Tuesday, July 17, 2012

Things I'll Miss

After my last night in my small, hard bed in Shanghai (one of the things I will not miss), I’m starting to reflect on this past year as I finish packing up. There will be more of this in the weeks to come (I’m sure we’ll have a few things to say about reverse culture shock) as we get settled back into our lives in the U.S. But over the past month or so, I’ve had a running mental list of things I will and will not miss about our time here in Shanghai. Since I usually think of these things when I’m away from my computer (and alas – no smartphone here, another thing I will not miss), I haven’t been able to record all of them, but I thought I’d give you a sampling.

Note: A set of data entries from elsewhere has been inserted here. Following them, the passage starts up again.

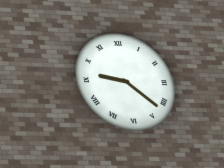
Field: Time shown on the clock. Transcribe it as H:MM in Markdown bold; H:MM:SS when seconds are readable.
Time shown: **9:22**
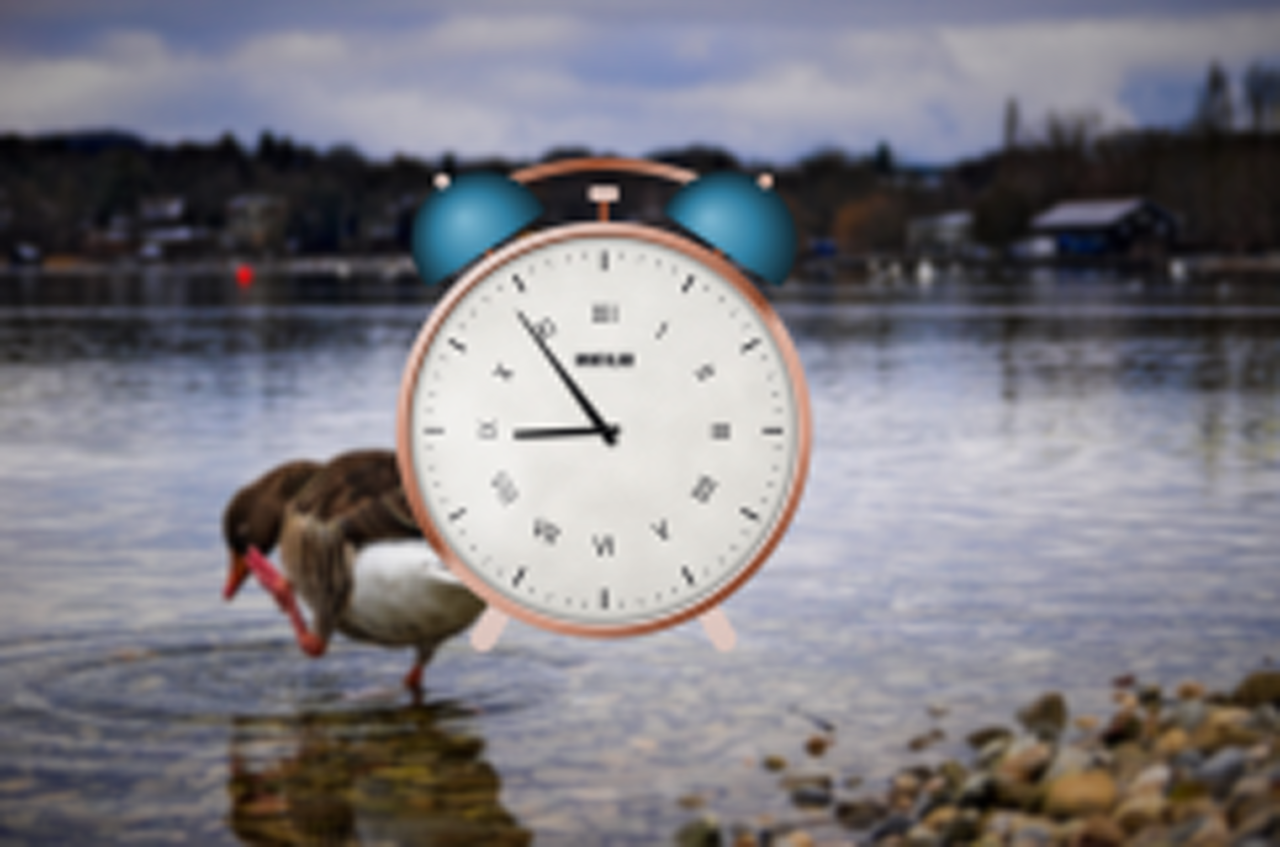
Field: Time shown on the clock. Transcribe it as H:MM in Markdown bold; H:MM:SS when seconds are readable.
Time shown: **8:54**
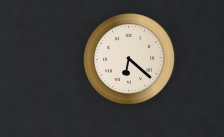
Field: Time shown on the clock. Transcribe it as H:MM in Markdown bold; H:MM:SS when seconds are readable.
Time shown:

First, some things I’ll miss:
  • The sights (to list two just from a few days ago: a man doing work on an electrical wire while on a ladder (not touching the ground) held up by a man and a wire and a truck piled with Styrofoam - almost as high as said electrical wire – passing by that same spot that evening). Every day, I walk out of the house with the feeling that I could see just about anything.
  • Access to any kind of food I want, right out or at my front door. Shanghai is an amazingly cosmopolitan city. We can very easily go to a restaurant that serves almost any kind of food, and if we don’t feel like going out, we can use Sherpa’s to deliver it to our door.
  • Not having to drive home after eating out. It’s nice not to have to designate a driver when we go out to eat. That means both Doug and I can have a beer – together.
Now, for some things I won’t miss
  • The sights (to list two just from the same day as above: a baby pooping into a shopping bag just outside the grocery store – but still in the mall, and a discarded chicken foot on the floor of the metro)
  • Walking to the grocery store and then having to carry home groceries, particularly when it’s hotter than 80 degrees outside. Hot, humid, and sticky. And because you can only carry so many groceries, you’re faced with doing it all over again the next day.
  • Hanging laundry on a line in our apartment. Oh, how I long for a dryer.
  • The smells. Oh God – the smells. While many people talk about the wonderful fragrances of countries like Thailand and Vietnam, I don’t think China is often on that list. Because really – it very often smells nasty here.
  • The sidewalks. While the sidewalks are much more orderly in Shanghai than they are in other places (here, they’re mostly used for actual walking, except when there’s traffic, then all bets are off), they are also almost always very dirty, despite the fact that there are armies of cleaners out trying to work on that. We have a rule here - no stepping in water with no obvious source. It’s a rule that’s invoked pretty much daily.
  • The pushing, the shoving, and the general lack of order. The daily discourtesy really wears you down.
Right now, you can see that the list of things I won’t miss is generally longer than the list of things I will miss. I think that’s because we’re all just ready to be home at this point (although Berkley was crying this morning – sad to be leaving his friends from school). I know when we get home, the bad things will fade from memory, and we’ll mostly be left thinking about the good things. Most of all, I think what I’ll miss is the sense of possibility – that on any given day, we could see or do crazy things. Or that very easily, we could travel to a strange, foreign land to learn about a new people and culture. Obviously, we don’t plan to stop traveling now that our time here is done, but adventures will be a bit harder to come by now and will probably require a lot more planning. For now, I’ll take the sense of normalcy that awaits us back home, but you can be sure that it probably won’t be long before we’re planning our next family adventure.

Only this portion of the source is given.